2. Article 2, paragraph 2(c). Exclusions. The Government indicates in its report that casual workers are not covered by the Convention. The Committee invites the Government to clarify in its next report whether workers engaged on a casual basis for a short period are excluded from all or some of the provisions of the Convention. If it is the latter, the Government is requested to indicate the specific provisions from which workers engaged on a casual basis for a short period are excluded.

3. Article 4. Valid reason for termination. The Committee notes that section C58(1)(e) of the Antigua and Barbuda Labour Code, as amended by the Labour Code (Amendment) Act, 1998, provides that “[…] some other substantial reason of a kind which would entitle a reasonable employer to dismiss an employee holding the position which the employee held” would not be an unfair reason for dismissal. The Committee would welcome receiving information on what might be considered an “other substantial reason” which would entitle a reasonable employer to dismiss an employee, as envisaged under section C58(1)(e) of the Labour Code, such that full effect might be given to this provision of the Convention. Please also supply copies of the leading decisions of the Industrial Court on valid reasons for termination.

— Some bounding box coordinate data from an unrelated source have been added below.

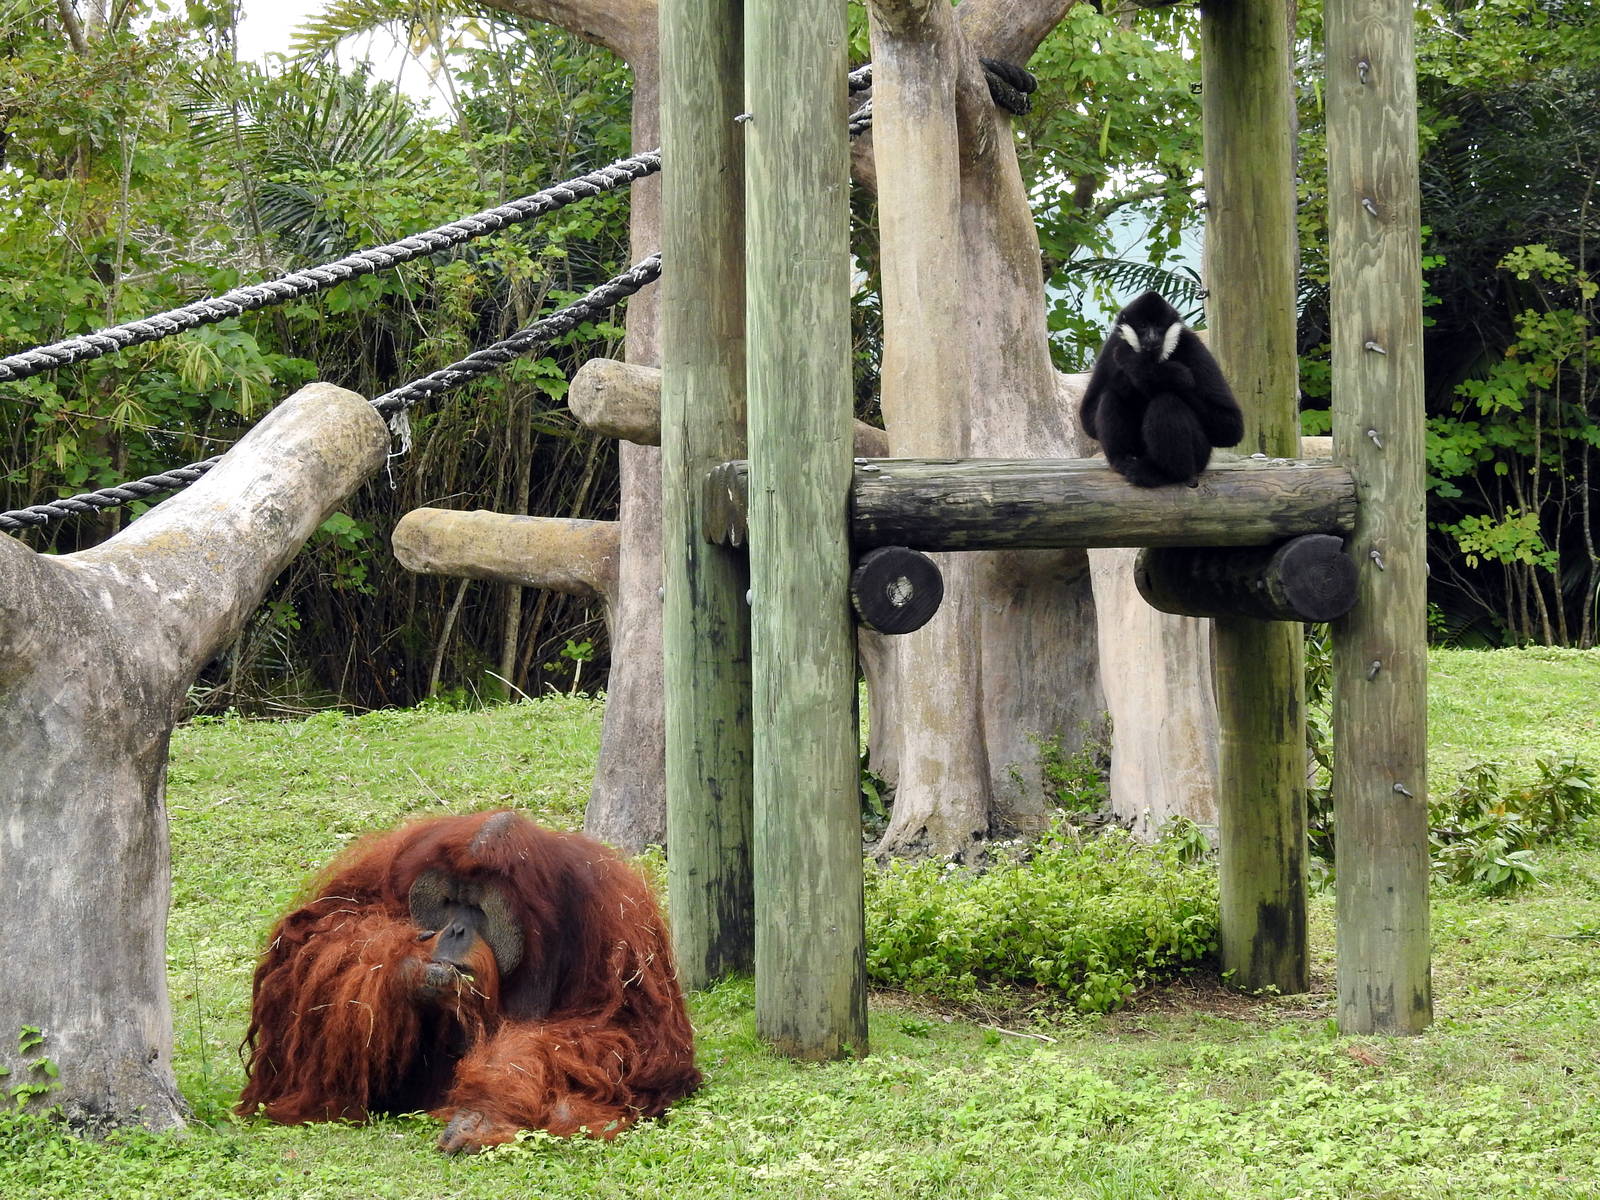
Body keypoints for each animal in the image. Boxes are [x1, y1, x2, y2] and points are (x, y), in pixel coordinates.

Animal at [1079, 290, 1245, 487]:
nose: (1152, 337)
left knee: (1167, 401)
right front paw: (1129, 378)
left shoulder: (1192, 344)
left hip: (1200, 456)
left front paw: (1152, 372)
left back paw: (1164, 473)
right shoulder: (1113, 343)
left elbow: (1230, 426)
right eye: (1143, 325)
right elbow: (1088, 417)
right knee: (1111, 396)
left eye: (1158, 326)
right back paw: (1124, 460)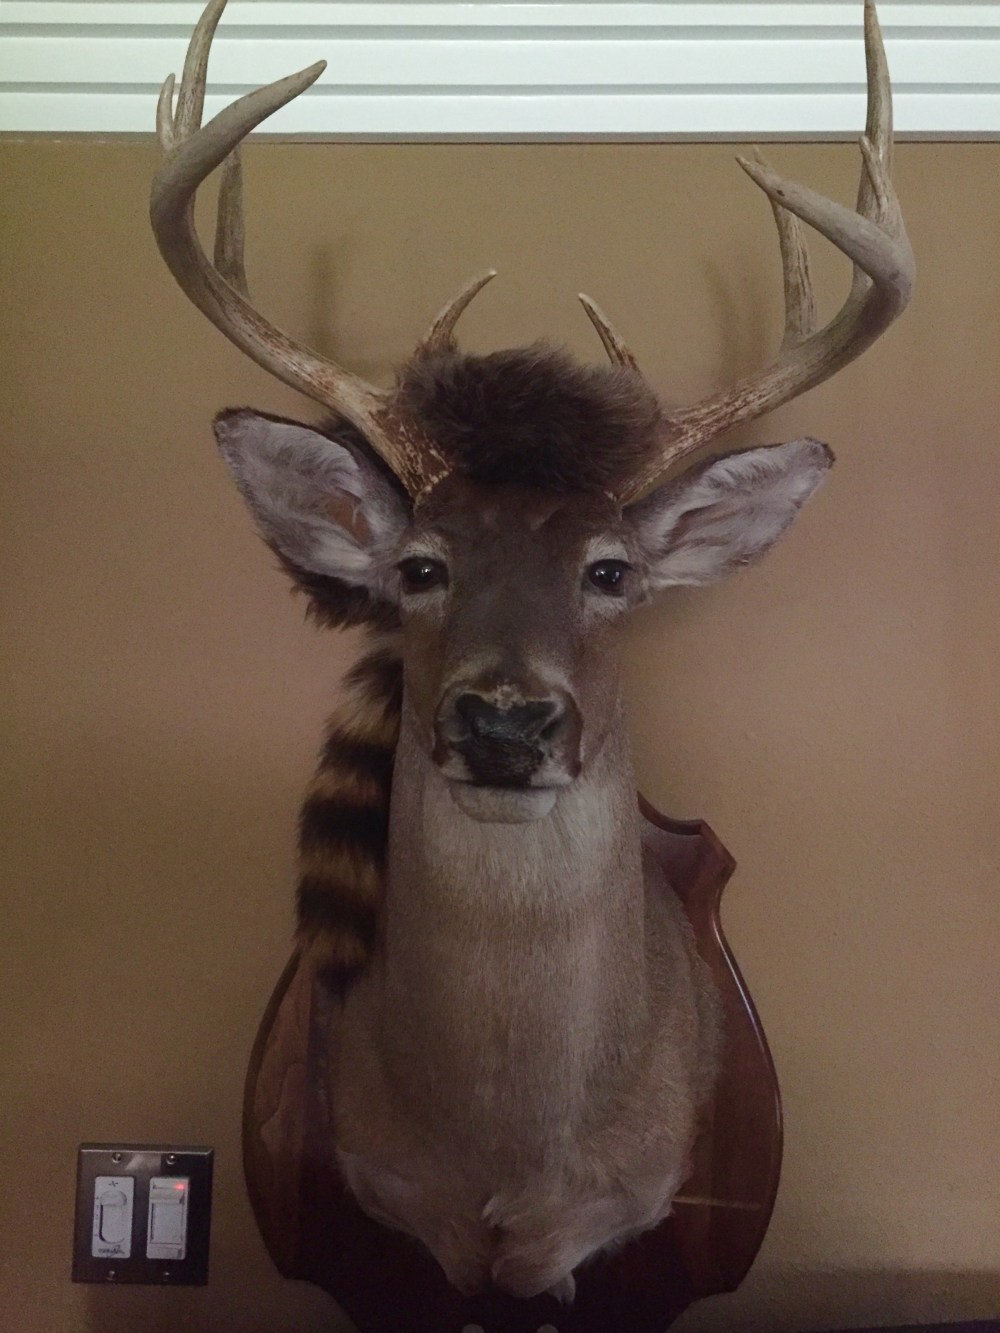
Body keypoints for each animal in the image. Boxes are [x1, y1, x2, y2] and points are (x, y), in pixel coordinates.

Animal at [150, 0, 913, 1305]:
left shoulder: (614, 1216)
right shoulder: (400, 1207)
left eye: (611, 572)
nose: (504, 720)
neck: (504, 1150)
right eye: (419, 567)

4. Article 5, paragraphs (c) and (e). Invalid reasons for termination set out in the Convention. The Committee asks the Government to also provide information on how effect is given to ensure that (i) the filing of a complaint or the participation in proceedings against an employer involving alleged violation of laws or regulations or recourse to competent administrative authorities; and (ii) absence from work during maternity leave, do not constitute valid reasons for termination.

5. Article 6. Temporary absence from work because of illness or injury. The Committee notes that section C16(ii) of the Antigua and Barbuda Labour Code, while providing for an employee to take sick leave, provides that “in the event that, in the opinion of this employer the extent of such leave taken renders the employee unfit to continue in his employment and the employer terminates the employment therefore, the employee shall receive compensation […]”. The Committee invites the Government to indicate the manner in which this provision of the Labour Code is resorted to in practice, in particular providing information on the basis upon which an employer may hold the opinion that the “extent of such leave taken renders the employee unfit to continue in his employment”, such that temporary absence from work because of illness or injury shall not constitute a valid reason for termination.

6. Article 7. Opportunity to defend himself against allegations made. The Government indicates in its report that there are no legal provisions in reference to this provision of the Convention, but it is standard practice for workers to be afforded the opportunity to defend themselves. The Government reports that if this is not done then the dismissal will be deemed unfair. The Committee requests the Government to provide more information on its practice and supply it with any court decisions in which the failure to give an employee an opportunity to defend him/herself was deemed to be unfair.

7. Article 8, paragraph 3. Time limits for the appeal procedure. The Committee requests the Government to indicate in its next report whether any time limits are in place for the worker to exercise a right of appeal to an impartial body against termination of employment, after which the worker may be deemed to have waived this right of appeal.

8. Articles 13 and 14. Terminations of employment for economic, technological, structural or similar reasons. The Committee requests the Government to indicate in its next report how effect is given to Article 13, concerning consultation of workers’ representatives, and Article 14, concerning notification of terminations to the competent authority, in cases of termination of employment for economic, technological, structural or similar reasons. The Committee also reminds the Government that the minimum period of time referred to in Article 14, paragraph 3, has to be specified in national laws or regulations.

[The Government is asked to reply in detail to the present comments in 2009.]